I think this production is the best Cabaret I have seen. But, during the interval, in the toilet queue I heard old ladies complaining that it was too weird, and one old lady said, ” I’ve seen it twice before and this isn’t the same.” That is what they wanted it to be; the same as something they remembered.
So here we are. Between a rock and a very hard place. Thank you for this amazing but totally misunderstood piece.
(I think Jesse Kramer took this pic that I lifted from the Fugard website)

Last night I went to Artscape again, making it two nights in a row, to see another of the season of new writing’s offerings, Chomi. And it was an absolute treat being in the audience. The play is a young, black, gay, South African stage version of Friends/Sex And the City and it was cute and funny and moving and generally entertaining and delightful. The performances were good, the direction was very solid indeed, and the sound and lights were spot on. But the absolutely best part of the show was being in that audience. 1. It was a totally mixed audience, reflecting a much lovelier and more authentic Cape Town than I have generally seen in Cape Town, and certainly at Artscape.

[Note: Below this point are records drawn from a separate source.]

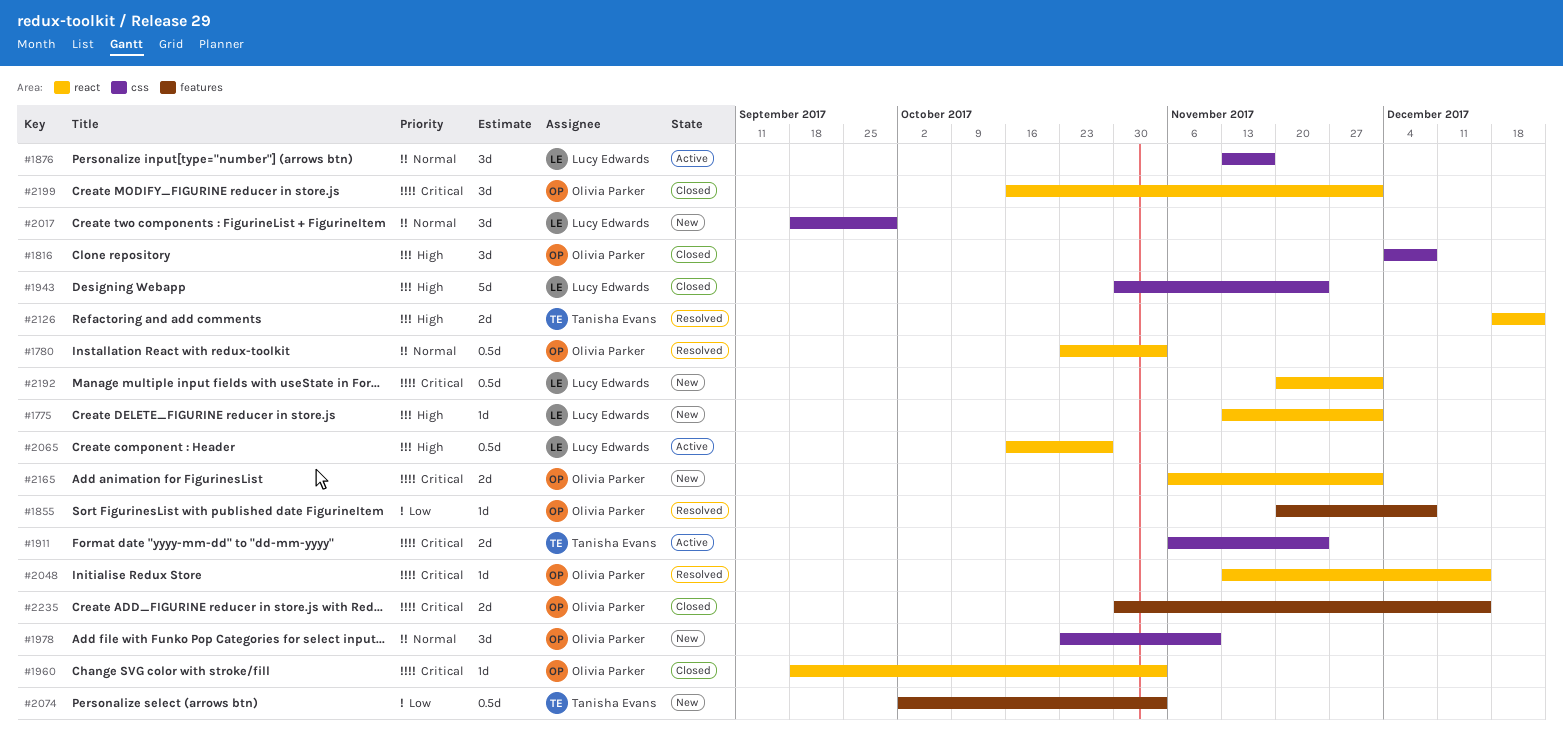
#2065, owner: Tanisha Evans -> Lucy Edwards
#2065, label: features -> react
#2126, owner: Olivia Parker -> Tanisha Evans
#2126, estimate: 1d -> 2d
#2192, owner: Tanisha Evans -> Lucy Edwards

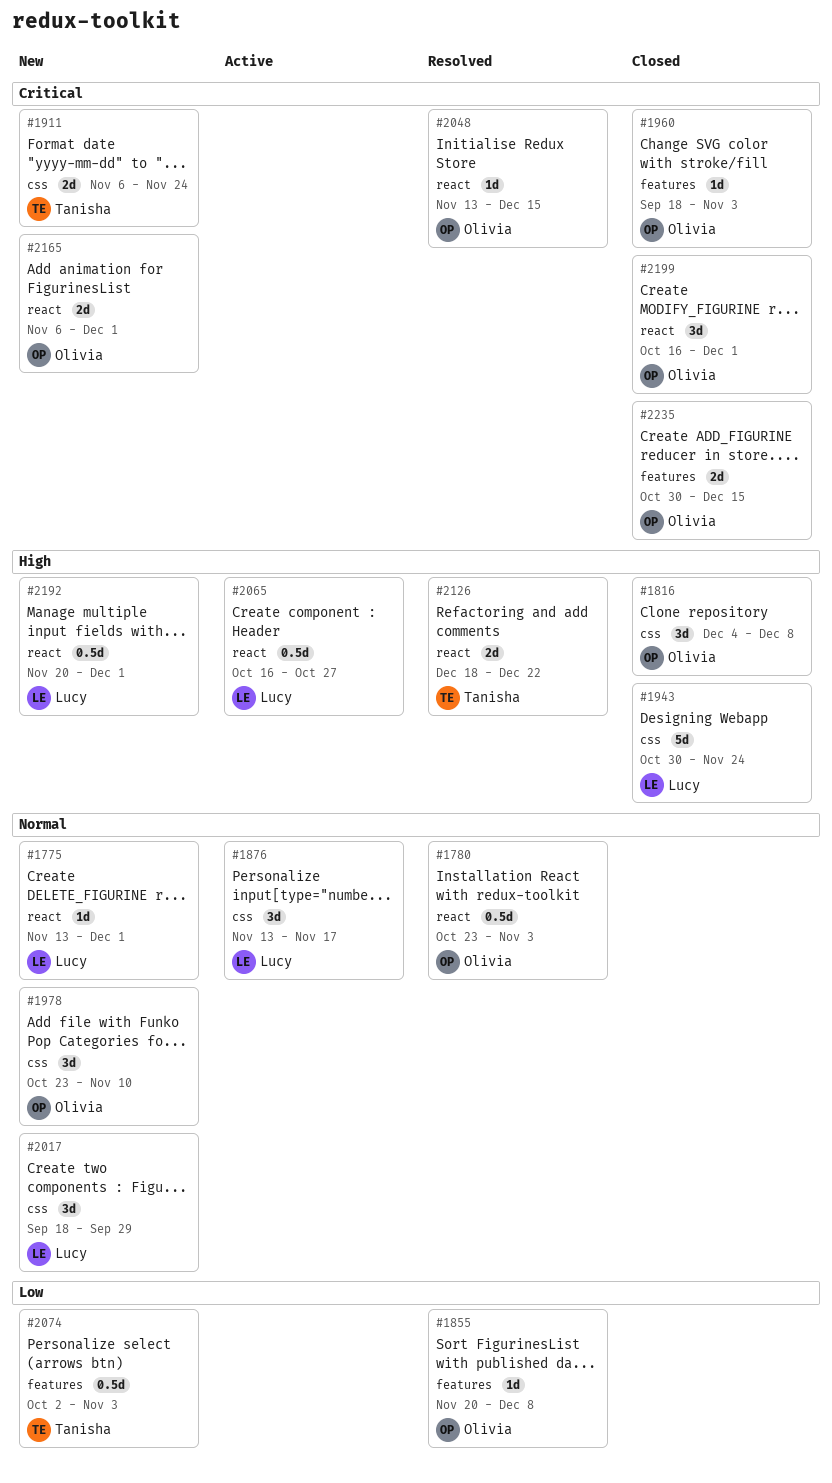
#1775, priority: High -> Normal
#1911, status: Active -> New
#1960, label: react -> features
#2192, priority: Critical -> High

Yay! 2. They/we were so vocal. It was almost interactive. People oohed and aahed, laughed and expressed their disapproval, even said ‘amen’ at the end of a prayer. It was fantastic. 3. It was an audience who, for the most part, were exposed to pretty raunchy, sexy and gay stuff, and there were deep breaths of conservative shock that turned into acceptance while we sat there. Now, I think that is what makes true, meaningful theatre. The kind that after one hour might shift opinion, change minds, and open hearts forever.